Inspired by the Frescobaldi family’s pursuit of something precious from the earth—and with the goal of creating a gravity-flow facility with minimal impact on Masseto’s vines—Milan- and Avellino-based studio ZITOMORI created a winery around the concept of extraction, rather than construction, gradually excavating the hill to create a quarry-inspired facility before restoring the hill’s soils and topography.

The result of the architectural masterpiece is a sloping, partly-enclosed ramp which leads down into an intimate reception space. The space then opens onto a grand staircase and an organic sequence of cavernous spaces and smaller chambers, defined by cast-in-place concrete.

In the fermentation room, striking geometric tanks evoke the aesthetics of natural granite boulders and optimize interior surface area for fermentation. A series of rectangular pools maintain barrel room moisture levels. The library of reserve wines (which are kept behind a concelaed, key-operated revolving door) is modeled on a bank vault, as every bottle occupies its own cubby within a labyrinthine metal lattice grid in tribute to the precious nature of its contents.

“We chose concrete as a primary construction material to represent monolithic mass, [like] the blue clay, which is one of the attitudes of the stratification of Masseto hill and its vineyards,” explains ZITOMORI partner Hikaru Mori, whose previous projects with her husband Maurizio Zito include Controne River Park in Salerno, fortress-like Feudi di San Gregorio winery, and renovations to the Venice Biennale Japan Pavilion.

Masseto’s ancient blue clay is unique in the Bolgheri DOC and the land was planted exclusively to merlot in the early 1980s, after famed Russian oenologist André Tchelistcheff–credited with defining the style of Californian winemaking–noticed its similarities to those of Bordeaux's Petrus and Le Pin estates, famed for producing some of the best, most expensive merlot wines in the world.

Sure enough, the wines produced here were exceptional, so Antinori decided to vinify them separately to those of Ornellaia, starting with the 1986 harvest when it was bottled simply as “Merlot” before earning the name Masseto after the hill in 1987.

Since then, it’s become the darling of collectors and critics.

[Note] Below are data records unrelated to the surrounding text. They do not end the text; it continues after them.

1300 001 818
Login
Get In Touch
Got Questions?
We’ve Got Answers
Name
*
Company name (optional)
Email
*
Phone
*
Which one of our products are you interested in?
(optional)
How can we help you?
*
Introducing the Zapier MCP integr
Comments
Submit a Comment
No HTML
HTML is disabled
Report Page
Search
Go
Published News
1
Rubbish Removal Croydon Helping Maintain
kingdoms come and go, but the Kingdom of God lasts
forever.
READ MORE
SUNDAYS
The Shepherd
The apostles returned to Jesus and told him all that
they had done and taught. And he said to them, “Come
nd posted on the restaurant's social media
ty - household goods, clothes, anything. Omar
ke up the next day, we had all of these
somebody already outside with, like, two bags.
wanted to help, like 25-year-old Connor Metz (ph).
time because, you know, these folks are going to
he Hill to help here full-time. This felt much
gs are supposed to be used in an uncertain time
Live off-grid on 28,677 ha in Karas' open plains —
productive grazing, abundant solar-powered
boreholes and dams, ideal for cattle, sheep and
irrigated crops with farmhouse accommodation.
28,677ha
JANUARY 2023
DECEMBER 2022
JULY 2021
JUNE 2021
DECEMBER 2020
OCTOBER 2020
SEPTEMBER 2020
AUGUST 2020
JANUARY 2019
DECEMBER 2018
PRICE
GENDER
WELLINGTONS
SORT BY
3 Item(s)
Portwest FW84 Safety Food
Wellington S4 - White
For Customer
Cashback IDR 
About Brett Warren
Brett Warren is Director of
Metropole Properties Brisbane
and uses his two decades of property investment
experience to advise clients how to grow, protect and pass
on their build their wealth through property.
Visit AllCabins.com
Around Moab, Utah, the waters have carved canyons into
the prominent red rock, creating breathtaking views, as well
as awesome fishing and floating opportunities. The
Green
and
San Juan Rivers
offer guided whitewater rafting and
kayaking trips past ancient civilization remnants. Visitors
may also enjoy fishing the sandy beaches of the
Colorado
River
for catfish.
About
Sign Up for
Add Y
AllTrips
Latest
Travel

Multiple vintages, including both 2015 and 2016, were awarded perfect 100-point scores, released for around $700 per bottle.

After quietly upending and rebuilding the image of Tuscan winemaking from the ground up, the Frescobaldi family has announced another disruptive move: October brought the launch of a new wine, Massetino 2017, which incorporates cabernet franc grown secretly on the estate.

“When you think of it any great institution in the world, it has a physical building–the White House, St Peter’s–to identify what the institution is,” says Masseto CEO, Giovanni Geddes da Filicaja. “Each of the great wines must have its own house. Masseto’s house is this winery.”